- PROBLEM REQUIREMENTS
Which lines of the records below contain the string "venv"? Report each of them.

- WORKING DATA
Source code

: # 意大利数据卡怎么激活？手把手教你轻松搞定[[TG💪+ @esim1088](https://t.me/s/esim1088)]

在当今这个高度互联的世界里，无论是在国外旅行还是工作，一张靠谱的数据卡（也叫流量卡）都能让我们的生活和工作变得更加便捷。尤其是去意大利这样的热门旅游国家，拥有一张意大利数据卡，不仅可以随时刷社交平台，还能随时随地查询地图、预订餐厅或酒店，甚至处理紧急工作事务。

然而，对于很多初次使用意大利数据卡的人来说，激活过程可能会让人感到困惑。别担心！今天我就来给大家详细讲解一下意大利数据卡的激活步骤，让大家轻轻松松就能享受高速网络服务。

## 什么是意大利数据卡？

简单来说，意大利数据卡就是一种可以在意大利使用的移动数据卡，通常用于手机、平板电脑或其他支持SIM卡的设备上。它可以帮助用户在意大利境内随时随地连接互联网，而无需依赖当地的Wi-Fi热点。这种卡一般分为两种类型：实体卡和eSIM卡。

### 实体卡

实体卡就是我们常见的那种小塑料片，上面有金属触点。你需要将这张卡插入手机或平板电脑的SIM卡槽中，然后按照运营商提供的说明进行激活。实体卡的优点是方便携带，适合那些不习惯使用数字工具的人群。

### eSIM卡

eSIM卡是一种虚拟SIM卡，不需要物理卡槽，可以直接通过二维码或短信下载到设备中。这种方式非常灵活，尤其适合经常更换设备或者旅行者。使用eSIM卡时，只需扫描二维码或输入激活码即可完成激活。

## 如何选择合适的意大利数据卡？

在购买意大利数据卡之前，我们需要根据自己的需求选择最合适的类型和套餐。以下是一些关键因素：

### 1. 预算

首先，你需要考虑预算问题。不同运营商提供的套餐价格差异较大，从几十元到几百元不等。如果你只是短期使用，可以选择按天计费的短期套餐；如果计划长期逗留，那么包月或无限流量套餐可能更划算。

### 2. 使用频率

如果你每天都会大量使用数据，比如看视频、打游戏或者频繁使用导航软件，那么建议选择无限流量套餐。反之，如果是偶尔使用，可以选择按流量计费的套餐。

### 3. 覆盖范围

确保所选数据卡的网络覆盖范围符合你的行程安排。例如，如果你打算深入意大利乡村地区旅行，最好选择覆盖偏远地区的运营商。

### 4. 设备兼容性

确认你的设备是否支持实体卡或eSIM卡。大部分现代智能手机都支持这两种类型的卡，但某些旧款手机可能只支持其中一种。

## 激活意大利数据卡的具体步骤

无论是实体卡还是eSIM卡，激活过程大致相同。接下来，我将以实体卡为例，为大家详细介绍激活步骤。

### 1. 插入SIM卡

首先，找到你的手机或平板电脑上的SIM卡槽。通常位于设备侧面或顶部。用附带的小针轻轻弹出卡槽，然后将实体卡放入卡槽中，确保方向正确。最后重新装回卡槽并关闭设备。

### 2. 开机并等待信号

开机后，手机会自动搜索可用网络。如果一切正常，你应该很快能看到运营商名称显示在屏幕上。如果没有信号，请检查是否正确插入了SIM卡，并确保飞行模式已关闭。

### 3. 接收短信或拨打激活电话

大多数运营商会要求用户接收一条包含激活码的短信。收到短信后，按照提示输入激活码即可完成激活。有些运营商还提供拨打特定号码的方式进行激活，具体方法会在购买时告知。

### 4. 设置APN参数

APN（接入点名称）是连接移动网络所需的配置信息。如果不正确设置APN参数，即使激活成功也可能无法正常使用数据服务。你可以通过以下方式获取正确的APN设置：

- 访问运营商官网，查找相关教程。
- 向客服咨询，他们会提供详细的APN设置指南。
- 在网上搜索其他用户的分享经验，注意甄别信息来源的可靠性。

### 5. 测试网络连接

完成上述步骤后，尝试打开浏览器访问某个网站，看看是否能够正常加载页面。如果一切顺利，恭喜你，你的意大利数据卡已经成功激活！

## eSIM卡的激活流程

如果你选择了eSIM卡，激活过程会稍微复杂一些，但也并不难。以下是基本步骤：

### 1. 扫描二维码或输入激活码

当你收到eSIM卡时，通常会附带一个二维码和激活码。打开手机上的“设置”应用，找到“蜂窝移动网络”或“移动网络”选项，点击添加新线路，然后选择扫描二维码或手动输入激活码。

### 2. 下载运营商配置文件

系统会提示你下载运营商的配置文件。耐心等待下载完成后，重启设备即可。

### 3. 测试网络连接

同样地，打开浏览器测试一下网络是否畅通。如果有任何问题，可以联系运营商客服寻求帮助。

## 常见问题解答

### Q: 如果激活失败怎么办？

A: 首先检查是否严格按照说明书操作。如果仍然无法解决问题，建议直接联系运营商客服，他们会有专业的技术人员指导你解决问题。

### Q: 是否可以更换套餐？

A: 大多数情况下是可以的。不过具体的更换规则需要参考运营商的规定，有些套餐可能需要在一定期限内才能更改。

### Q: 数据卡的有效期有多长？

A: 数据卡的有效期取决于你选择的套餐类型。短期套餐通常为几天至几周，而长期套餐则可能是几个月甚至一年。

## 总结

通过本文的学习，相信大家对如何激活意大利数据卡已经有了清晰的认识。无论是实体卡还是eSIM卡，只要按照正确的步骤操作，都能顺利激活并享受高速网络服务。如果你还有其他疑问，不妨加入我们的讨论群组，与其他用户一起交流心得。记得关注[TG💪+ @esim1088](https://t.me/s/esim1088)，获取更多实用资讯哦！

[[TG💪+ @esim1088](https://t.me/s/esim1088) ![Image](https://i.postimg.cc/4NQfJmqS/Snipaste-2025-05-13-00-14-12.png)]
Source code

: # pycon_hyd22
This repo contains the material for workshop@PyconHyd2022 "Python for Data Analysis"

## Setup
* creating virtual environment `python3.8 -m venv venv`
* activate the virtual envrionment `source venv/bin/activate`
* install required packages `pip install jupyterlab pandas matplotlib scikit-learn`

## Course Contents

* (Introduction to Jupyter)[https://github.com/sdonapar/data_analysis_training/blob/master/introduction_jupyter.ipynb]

- OUTPUT FOR THIS TASK
* creating virtual environment `python3.8 -m venv venv`
* activate the virtual envrionment `source venv/bin/activate`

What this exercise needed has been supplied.